● WHAT TO DO:
Give back each line below verbatim.

● RECORDS SUPPLIED:
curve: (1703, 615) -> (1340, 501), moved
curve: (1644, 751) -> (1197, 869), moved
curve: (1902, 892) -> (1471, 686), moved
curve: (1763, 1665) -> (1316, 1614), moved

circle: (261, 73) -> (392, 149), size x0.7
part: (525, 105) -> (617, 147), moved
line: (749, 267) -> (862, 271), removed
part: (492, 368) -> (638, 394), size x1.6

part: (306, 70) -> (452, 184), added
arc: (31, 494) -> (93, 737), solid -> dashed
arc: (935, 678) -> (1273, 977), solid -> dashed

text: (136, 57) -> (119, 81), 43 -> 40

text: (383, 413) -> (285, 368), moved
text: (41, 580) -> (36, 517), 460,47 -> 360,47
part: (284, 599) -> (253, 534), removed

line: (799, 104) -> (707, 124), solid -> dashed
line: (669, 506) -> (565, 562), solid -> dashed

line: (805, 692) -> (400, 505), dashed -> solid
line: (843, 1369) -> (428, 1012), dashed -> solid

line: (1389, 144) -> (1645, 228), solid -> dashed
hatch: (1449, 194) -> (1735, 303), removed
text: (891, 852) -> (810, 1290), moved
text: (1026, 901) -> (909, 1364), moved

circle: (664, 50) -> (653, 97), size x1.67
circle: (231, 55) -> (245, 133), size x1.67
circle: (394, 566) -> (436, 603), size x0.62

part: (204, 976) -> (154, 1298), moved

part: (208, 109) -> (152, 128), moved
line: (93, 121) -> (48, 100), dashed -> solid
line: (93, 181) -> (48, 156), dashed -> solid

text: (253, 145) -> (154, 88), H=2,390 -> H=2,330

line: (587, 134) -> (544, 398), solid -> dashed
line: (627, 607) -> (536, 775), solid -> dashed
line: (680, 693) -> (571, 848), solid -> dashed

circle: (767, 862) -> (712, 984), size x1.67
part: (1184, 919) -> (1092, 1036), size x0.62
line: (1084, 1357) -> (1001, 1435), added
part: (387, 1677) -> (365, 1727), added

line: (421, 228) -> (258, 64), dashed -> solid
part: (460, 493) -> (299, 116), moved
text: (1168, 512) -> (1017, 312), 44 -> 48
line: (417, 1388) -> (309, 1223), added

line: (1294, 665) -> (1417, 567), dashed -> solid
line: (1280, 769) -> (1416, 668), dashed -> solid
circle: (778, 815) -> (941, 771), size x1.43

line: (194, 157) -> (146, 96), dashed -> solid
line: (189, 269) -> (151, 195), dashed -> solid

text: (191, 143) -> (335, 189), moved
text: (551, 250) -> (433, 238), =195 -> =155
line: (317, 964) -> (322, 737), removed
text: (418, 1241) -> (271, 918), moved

● TASK SOLUTION:
curve: (1703, 615) -> (1340, 501), moved
curve: (1644, 751) -> (1197, 869), moved
curve: (1902, 892) -> (1471, 686), moved
curve: (1763, 1665) -> (1316, 1614), moved

circle: (261, 73) -> (392, 149), size x0.7
part: (525, 105) -> (617, 147), moved
line: (749, 267) -> (862, 271), removed
part: (492, 368) -> (638, 394), size x1.6

part: (306, 70) -> (452, 184), added
arc: (31, 494) -> (93, 737), solid -> dashed
arc: (935, 678) -> (1273, 977), solid -> dashed

text: (136, 57) -> (119, 81), 43 -> 40

text: (383, 413) -> (285, 368), moved
text: (41, 580) -> (36, 517), 460,47 -> 360,47
part: (284, 599) -> (253, 534), removed

line: (799, 104) -> (707, 124), solid -> dashed
line: (669, 506) -> (565, 562), solid -> dashed

line: (805, 692) -> (400, 505), dashed -> solid
line: (843, 1369) -> (428, 1012), dashed -> solid

line: (1389, 144) -> (1645, 228), solid -> dashed
hatch: (1449, 194) -> (1735, 303), removed
text: (891, 852) -> (810, 1290), moved
text: (1026, 901) -> (909, 1364), moved

circle: (664, 50) -> (653, 97), size x1.67
circle: (231, 55) -> (245, 133), size x1.67
circle: (394, 566) -> (436, 603), size x0.62

part: (204, 976) -> (154, 1298), moved

part: (208, 109) -> (152, 128), moved
line: (93, 121) -> (48, 100), dashed -> solid
line: (93, 181) -> (48, 156), dashed -> solid

text: (253, 145) -> (154, 88), H=2,390 -> H=2,330

line: (587, 134) -> (544, 398), solid -> dashed
line: (627, 607) -> (536, 775), solid -> dashed
line: (680, 693) -> (571, 848), solid -> dashed

circle: (767, 862) -> (712, 984), size x1.67
part: (1184, 919) -> (1092, 1036), size x0.62
line: (1084, 1357) -> (1001, 1435), added
part: (387, 1677) -> (365, 1727), added

line: (421, 228) -> (258, 64), dashed -> solid
part: (460, 493) -> (299, 116), moved
text: (1168, 512) -> (1017, 312), 44 -> 48
line: (417, 1388) -> (309, 1223), added

line: (1294, 665) -> (1417, 567), dashed -> solid
line: (1280, 769) -> (1416, 668), dashed -> solid
circle: (778, 815) -> (941, 771), size x1.43

line: (194, 157) -> (146, 96), dashed -> solid
line: (189, 269) -> (151, 195), dashed -> solid

text: (191, 143) -> (335, 189), moved
text: (551, 250) -> (433, 238), =195 -> =155
line: (317, 964) -> (322, 737), removed
text: (418, 1241) -> (271, 918), moved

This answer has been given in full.